Forget
Freddy Versus Jason. For a real horror show, try The Magdalene
Sisters. Exposing the hair-raising abuse and inhumanity that
flourished at Ireland's Magdalene Asylums in the 1960s, Peter
Mullan's film wants to outrage. Like Rabbit Proof Fence,
his movie, with the deftness of a surgeon's scalpel, cuts to the
heart of a decades-deep institutional cover-up/scandal and finds
religious arrogance gone frighteningly round the bend.
Right from
the film's get-go, we're thrown into the harsh predicaments of
three Dublin adolescents. It's 1964. During a lively wedding shindig
full of percussive music and sweaty socializing, young Margaret
(Anne-Marie Duff) is raped by a lustful cousin. Meanwhile, Rose
(Dorothy Duffy) pleads with her parents to allow one last look
at a newborn son being swept away into forced adoption. Then there's
the lovely, orphaned Bernadette (Nora-Jane Noone), exchanging
playful glances with some curious boys from across a courtyard
fence.
Condemning
their dubious conduct as evil betrayals by 'fallen' temptresses,
their strict Catholic caregivers withdraw support. All three 'morally
endangered' young women find themselves disowned, denounced, and
dumped at a Dublin workhouse run by iron-fisted Sisters of Mercy.

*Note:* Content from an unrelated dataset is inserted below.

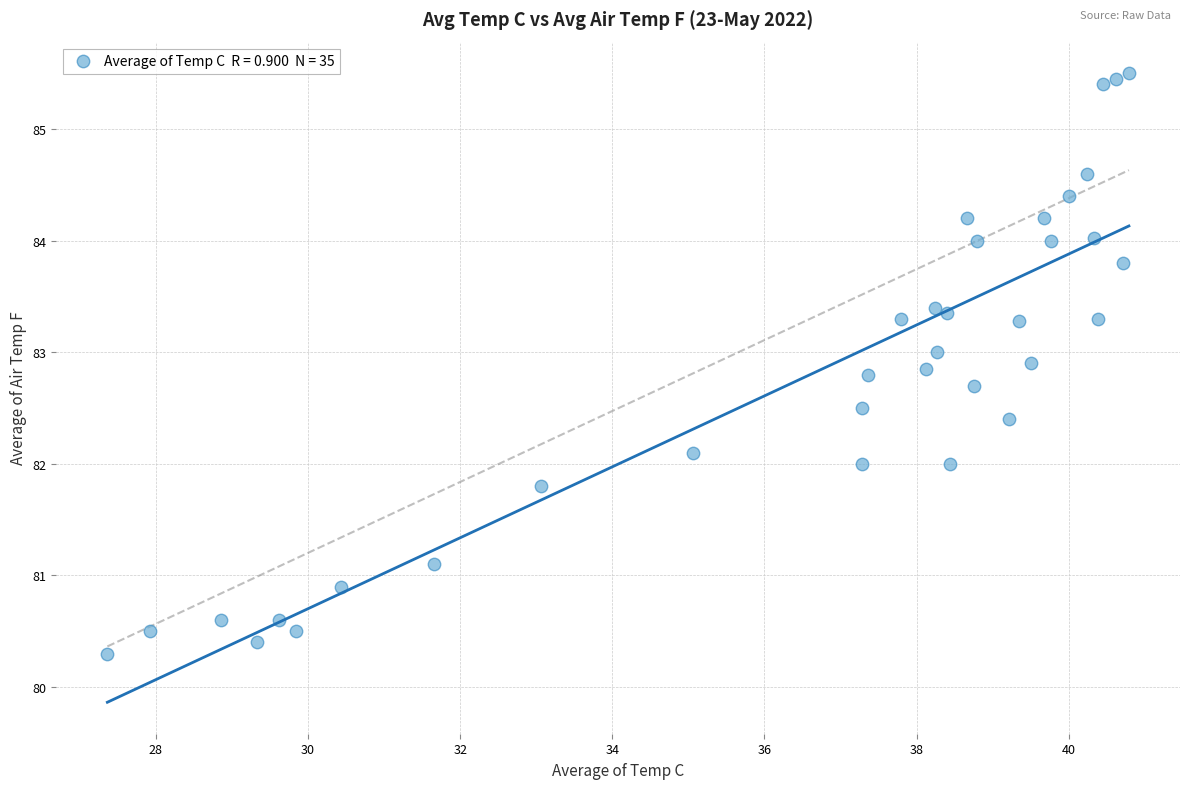

What is the range of Y values (max minus min)?

5.2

Their sentences will be indefinite, the 364-day work schedule
grueling. Their sanity will be challenged by verbal, physical
and sexual abuse on a casual, consistent basis.
Although
this ain't Hogwarts, there's full-scale witchery being practiced
behind Magdalene's locked doors. The girls are rounded up by a
grinning, habit-wearing hag and told to strip, before their breasts
and bottoms are ridiculed and mocked. Mother Superior Bridget
(Geraldine McEwan) hacks off hair and issues concentration camp
cuts to girls who attempt escape. And when a particularly fragile
resident publicly protests the relentless sexual favors demanded
by a priest, she's whisked away to a mental hospital.
The film's
three lead actresses forge memorable portraits of survivors defying
the spirit-snapping conditions to which they're condemned, pumping
humanity and spirit into a film that could have been unbearable,
even as they warp and strain from the cumulative damage of their
shared experiences. Noone's Bernadette is the most fiery and fierce
of the three, enraged that her (non-crime of) attractiveness has
resulted in enforced servitude and humiliation. Meanwhile, she's
not beyond using her beauty to seduce a horny delivery boy, if
only to provide the illusion of free choice.
Margaret
is more tentative, unwilling to flee even after stumbling across
an overlooked, open door in the estate's garden. Her actions hint
at a life shackled by years of societal submissiveness, rejection,
and criticism. Perhaps this is my lot in life, Duff's tired eyes
seem to reflect.
Duffy depicts
Rose's heartbreak and hurt in a worried glance, or an anxious
shuffle, as when her character provides another mother with forbidden
glimpses of the son she hardly knows.
Mullan, also
an acclaimed thespian and winner of the Best Actor award at the
1998 Cannes Film Festival, strives for a visual style as dire
and unpleasant as his subject matter. Drab earth tones choke off
any hint of vibrancy or color. Enshrouded in steam, the laundry
scenes elicit the swelter and sweat of the sauna. The nuns' pale
faces are a grotesque collection of folds, slits, and flab. Scrubbed
and cadaver-like, their mugs would not look out of place on mortician's
embalming table.
A natural
reaction to The Magdalene Sisters is to ask: was it really
that bad? The answer might rest in the Vatican's quick condemnation
of the film as an "angry and rancorous provocation,"
and complaints from victims who insist that their experiences
were actually much worse than those depicted in Mullan's film.
Meanwhile, it's startling to consider that Magdalene Asylums were
still in operation as recently as 1996.
The Magdalene
Sisters shows how innocents are victimized when society casts
a blind eye towards corrupt institutions, allowing them to fester
for decades. It's a story that needs to be told.